■ **BRIEF**: Reproduce the text of every item below word for word, and leave the pictures out of your answer.

■ **DATA TO EXAMINE**:
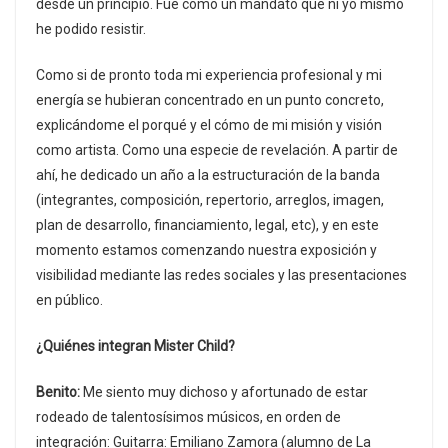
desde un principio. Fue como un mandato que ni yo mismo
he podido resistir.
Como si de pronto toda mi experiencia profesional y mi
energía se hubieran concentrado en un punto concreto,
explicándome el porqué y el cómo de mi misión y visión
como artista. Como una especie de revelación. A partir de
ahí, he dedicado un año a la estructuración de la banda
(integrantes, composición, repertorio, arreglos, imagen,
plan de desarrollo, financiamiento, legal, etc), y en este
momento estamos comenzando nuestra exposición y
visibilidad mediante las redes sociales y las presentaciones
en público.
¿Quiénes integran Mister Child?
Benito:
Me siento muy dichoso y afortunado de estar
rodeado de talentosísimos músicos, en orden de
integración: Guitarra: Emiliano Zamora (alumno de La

■ **OUTPUT**:
desde un principio. Fue como un mandato que ni yo mismo
he podido resistir.
Como si de pronto toda mi experiencia profesional y mi
energía se hubieran concentrado en un punto concreto,
explicándome el porqué y el cómo de mi misión y visión
como artista. Como una especie de revelación. A partir de
ahí, he dedicado un año a la estructuración de la banda
(integrantes, composición, repertorio, arreglos, imagen,
plan de desarrollo, financiamiento, legal, etc), y en este
momento estamos comenzando nuestra exposición y
visibilidad mediante las redes sociales y las presentaciones
en público.
¿Quiénes integran Mister Child?
Benito:
Me siento muy dichoso y afortunado de estar
rodeado de talentosísimos músicos, en orden de
integración: Guitarra: Emiliano Zamora (alumno de La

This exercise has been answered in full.